Selected text
Curtis Duffield, a local small business owner, said banks are making it harder for businesses to get loans.
It’s not that we’ve ever been late on a payment. It’s not something we have done. The reason small business is suffering is that these same banks and bonding companies underwrote the losses on these huge developments. They took the gamble with the insurance companies and the same money that used to be there for construction contracts isn’t there any more.
Other participants described how the community is suffering from a lack of business and the loss of tax revenue and vital services.
Grayson told the crowd because his parents were union members he could get the health care he needed as a child.
Politics is all about choices and I think we need a country where the people can speak about what those choices are.
Sister Ann Kendrick, one of the panelists, said she couldn’t understand why there was not a moral outrage across the country over the injustice of the jobs crisis.
Henderson said the workers’ stories “put a human face on the jobs crisis.”
Lots of people are like those we heard from. Their voices need to be lifted up and their stories need to be told to the people in Washington who are making decisions that affect our lives. They’re giving away billions of dollars to people who don’t work, haven’t earned it and who are not bringing justice to the American people.

Task 1
Quote the passage on the jobs crisis word for word, starting with "It’s not that" and going on through "and vital services.".
Task 2
Name every person the passage on the jobs crisis identifies by name.
Task 3
Carry on the passage on the jobs crisis from the point where it stops.

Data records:
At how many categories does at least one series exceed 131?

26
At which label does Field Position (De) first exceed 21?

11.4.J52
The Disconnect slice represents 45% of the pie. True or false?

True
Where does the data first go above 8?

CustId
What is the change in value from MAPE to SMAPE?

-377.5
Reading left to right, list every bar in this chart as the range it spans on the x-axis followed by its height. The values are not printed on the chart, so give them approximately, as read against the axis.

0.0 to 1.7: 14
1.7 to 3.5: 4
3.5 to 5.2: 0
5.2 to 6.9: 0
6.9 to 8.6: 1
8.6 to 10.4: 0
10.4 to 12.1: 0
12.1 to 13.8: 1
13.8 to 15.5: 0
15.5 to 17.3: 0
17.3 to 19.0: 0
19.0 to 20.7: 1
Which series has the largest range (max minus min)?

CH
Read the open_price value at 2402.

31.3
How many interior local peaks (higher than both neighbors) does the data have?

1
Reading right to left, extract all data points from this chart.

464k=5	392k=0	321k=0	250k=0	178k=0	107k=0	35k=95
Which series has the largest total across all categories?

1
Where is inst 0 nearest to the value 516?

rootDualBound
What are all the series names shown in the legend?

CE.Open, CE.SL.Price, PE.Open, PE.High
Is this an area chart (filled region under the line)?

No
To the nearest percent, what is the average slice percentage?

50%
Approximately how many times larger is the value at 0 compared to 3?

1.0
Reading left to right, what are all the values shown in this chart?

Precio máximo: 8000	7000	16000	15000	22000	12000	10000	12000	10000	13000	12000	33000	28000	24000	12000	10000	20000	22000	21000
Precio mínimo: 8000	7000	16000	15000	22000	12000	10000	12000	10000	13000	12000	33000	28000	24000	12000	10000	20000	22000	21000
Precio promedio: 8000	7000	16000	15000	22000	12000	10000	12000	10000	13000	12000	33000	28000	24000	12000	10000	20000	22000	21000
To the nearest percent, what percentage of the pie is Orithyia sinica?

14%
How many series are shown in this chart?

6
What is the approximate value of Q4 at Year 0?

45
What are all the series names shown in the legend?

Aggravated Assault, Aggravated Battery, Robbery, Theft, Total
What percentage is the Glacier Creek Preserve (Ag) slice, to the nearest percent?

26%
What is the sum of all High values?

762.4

Answer 1
It’s not that we’ve ever been late on a payment. It’s not something we have done. The reason small business is suffering is that these same banks and bonding companies underwrote the losses on these huge developments. They took the gamble with the insurance companies and the same money that used to be there for construction contracts isn’t there any more.
Other participants described how the community is suffering from a lack of business and the loss of tax revenue and vital services.

Answer 2
Curtis Duffield, Grayson, Sister Ann Kendrick, Henderson

Answer 3
AFL-CIO President Richard Trumka told the audience these examples point out the need for good jobs now. He said the AFL-CIO has a [4] five-point plan to put the country back to work and called on working families to take action:
Tonight is the kick-off of our nationwide jobs campaign. The conversation we’re having here is the conversation that’s happening at dinner tables and in break rooms—but we have to take it even bigger. We have to engage entire communities across the country in dialogue exactly like this. We have to move it to action. And we have to take it into the streets.
So often it feels like problems are individual problems but when we recognize them as systemic problems, it becomes clear that the solution is to change the system. We can do that—and only do that—together as an entire community
The forum was held in conjunction with the AFL-CIO Executive Council’s March 1-3 meeting in Orlando. Earlier today, Vice President Joe Biden [5] addressed the council.